Your instructions: Write out the following records exactly, each one in full.

(Stored items from a collection)
= = = = =
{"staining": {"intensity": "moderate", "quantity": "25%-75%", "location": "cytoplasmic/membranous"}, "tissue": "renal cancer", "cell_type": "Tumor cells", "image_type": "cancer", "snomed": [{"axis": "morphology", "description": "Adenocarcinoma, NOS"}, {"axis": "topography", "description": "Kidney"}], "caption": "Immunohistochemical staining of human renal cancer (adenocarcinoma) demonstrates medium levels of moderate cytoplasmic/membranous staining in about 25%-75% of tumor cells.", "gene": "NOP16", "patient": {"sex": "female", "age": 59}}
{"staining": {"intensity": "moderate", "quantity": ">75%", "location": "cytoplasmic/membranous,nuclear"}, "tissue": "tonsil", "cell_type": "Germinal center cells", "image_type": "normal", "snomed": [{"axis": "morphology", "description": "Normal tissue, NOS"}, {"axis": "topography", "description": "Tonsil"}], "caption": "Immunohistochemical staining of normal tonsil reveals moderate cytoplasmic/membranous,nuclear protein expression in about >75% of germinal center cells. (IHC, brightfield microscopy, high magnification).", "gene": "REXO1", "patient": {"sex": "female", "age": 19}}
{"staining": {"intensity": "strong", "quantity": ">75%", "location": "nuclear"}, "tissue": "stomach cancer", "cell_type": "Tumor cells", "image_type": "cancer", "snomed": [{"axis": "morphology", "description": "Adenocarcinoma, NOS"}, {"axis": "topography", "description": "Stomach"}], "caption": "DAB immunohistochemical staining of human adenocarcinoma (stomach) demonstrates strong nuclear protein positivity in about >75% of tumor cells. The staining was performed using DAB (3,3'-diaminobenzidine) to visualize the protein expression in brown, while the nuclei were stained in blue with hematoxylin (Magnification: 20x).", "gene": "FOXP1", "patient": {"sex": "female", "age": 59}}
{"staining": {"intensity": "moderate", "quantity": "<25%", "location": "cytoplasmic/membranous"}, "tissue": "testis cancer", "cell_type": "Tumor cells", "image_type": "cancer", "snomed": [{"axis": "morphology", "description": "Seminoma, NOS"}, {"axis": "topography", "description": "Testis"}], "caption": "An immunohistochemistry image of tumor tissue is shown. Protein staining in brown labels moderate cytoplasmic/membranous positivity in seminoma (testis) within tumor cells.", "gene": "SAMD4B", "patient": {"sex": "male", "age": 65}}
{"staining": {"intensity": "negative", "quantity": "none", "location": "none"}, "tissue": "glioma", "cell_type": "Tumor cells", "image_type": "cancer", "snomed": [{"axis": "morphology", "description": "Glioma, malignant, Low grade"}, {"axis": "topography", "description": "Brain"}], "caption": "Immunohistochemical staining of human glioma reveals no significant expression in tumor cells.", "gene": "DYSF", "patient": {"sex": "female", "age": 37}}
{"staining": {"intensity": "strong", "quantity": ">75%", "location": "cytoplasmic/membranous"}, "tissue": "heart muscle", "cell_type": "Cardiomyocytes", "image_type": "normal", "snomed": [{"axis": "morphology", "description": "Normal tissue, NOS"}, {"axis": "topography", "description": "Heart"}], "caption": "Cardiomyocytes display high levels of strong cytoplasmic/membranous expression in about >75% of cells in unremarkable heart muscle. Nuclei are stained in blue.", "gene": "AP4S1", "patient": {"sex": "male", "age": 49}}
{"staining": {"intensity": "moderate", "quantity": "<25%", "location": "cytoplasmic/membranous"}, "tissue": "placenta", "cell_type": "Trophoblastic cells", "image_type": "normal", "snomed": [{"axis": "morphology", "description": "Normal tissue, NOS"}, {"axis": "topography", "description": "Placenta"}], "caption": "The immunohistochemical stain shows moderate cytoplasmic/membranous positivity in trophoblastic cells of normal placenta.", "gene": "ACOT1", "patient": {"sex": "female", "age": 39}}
= = = = =
The completed task:
{"staining": {"intensity": "moderate", "quantity": "25%-75%", "location": "cytoplasmic/membranous"}, "tissue": "renal cancer", "cell_type": "Tumor cells", "image_type": "cancer", "snomed": [{"axis": "morphology", "description": "Adenocarcinoma, NOS"}, {"axis": "topography", "description": "Kidney"}], "caption": "Immunohistochemical staining of human renal cancer (adenocarcinoma) demonstrates medium levels of moderate cytoplasmic/membranous staining in about 25%-75% of tumor cells.", "gene": "NOP16", "patient": {"sex": "female", "age": 59}}
{"staining": {"intensity": "moderate", "quantity": ">75%", "location": "cytoplasmic/membranous,nuclear"}, "tissue": "tonsil", "cell_type": "Germinal center cells", "image_type": "normal", "snomed": [{"axis": "morphology", "description": "Normal tissue, NOS"}, {"axis": "topography", "description": "Tonsil"}], "caption": "Immunohistochemical staining of normal tonsil reveals moderate cytoplasmic/membranous,nuclear protein expression in about >75% of germinal center cells. (IHC, brightfield microscopy, high magnification).", "gene": "REXO1", "patient": {"sex": "female", "age": 19}}
{"staining": {"intensity": "strong", "quantity": ">75%", "location": "nuclear"}, "tissue": "stomach cancer", "cell_type": "Tumor cells", "image_type": "cancer", "snomed": [{"axis": "morphology", "description": "Adenocarcinoma, NOS"}, {"axis": "topography", "description": "Stomach"}], "caption": "DAB immunohistochemical staining of human adenocarcinoma (stomach) demonstrates strong nuclear protein positivity in about >75% of tumor cells. The staining was performed using DAB (3,3'-diaminobenzidine) to visualize the protein expression in brown, while the nuclei were stained in blue with hematoxylin (Magnification: 20x).", "gene": "FOXP1", "patient": {"sex": "female", "age": 59}}
{"staining": {"intensity": "moderate", "quantity": "<25%", "location": "cytoplasmic/membranous"}, "tissue": "testis cancer", "cell_type": "Tumor cells", "image_type": "cancer", "snomed": [{"axis": "morphology", "description": "Seminoma, NOS"}, {"axis": "topography", "description": "Testis"}], "caption": "An immunohistochemistry image of tumor tissue is shown. Protein staining in brown labels moderate cytoplasmic/membranous positivity in seminoma (testis) within tumor cells.", "gene": "SAMD4B", "patient": {"sex": "male", "age": 65}}
{"staining": {"intensity": "negative", "quantity": "none", "location": "none"}, "tissue": "glioma", "cell_type": "Tumor cells", "image_type": "cancer", "snomed": [{"axis": "morphology", "description": "Glioma, malignant, Low grade"}, {"axis": "topography", "description": "Brain"}], "caption": "Immunohistochemical staining of human glioma reveals no significant expression in tumor cells.", "gene": "DYSF", "patient": {"sex": "female", "age": 37}}
{"staining": {"intensity": "strong", "quantity": ">75%", "location": "cytoplasmic/membranous"}, "tissue": "heart muscle", "cell_type": "Cardiomyocytes", "image_type": "normal", "snomed": [{"axis": "morphology", "description": "Normal tissue, NOS"}, {"axis": "topography", "description": "Heart"}], "caption": "Cardiomyocytes display high levels of strong cytoplasmic/membranous expression in about >75% of cells in unremarkable heart muscle. Nuclei are stained in blue.", "gene": "AP4S1", "patient": {"sex": "male", "age": 49}}
{"staining": {"intensity": "moderate", "quantity": "<25%", "location": "cytoplasmic/membranous"}, "tissue": "placenta", "cell_type": "Trophoblastic cells", "image_type": "normal", "snomed": [{"axis": "morphology", "description": "Normal tissue, NOS"}, {"axis": "topography", "description": "Placenta"}], "caption": "The immunohistochemical stain shows moderate cytoplasmic/membranous positivity in trophoblastic cells of normal placenta.", "gene": "ACOT1", "patient": {"sex": "female", "age": 39}}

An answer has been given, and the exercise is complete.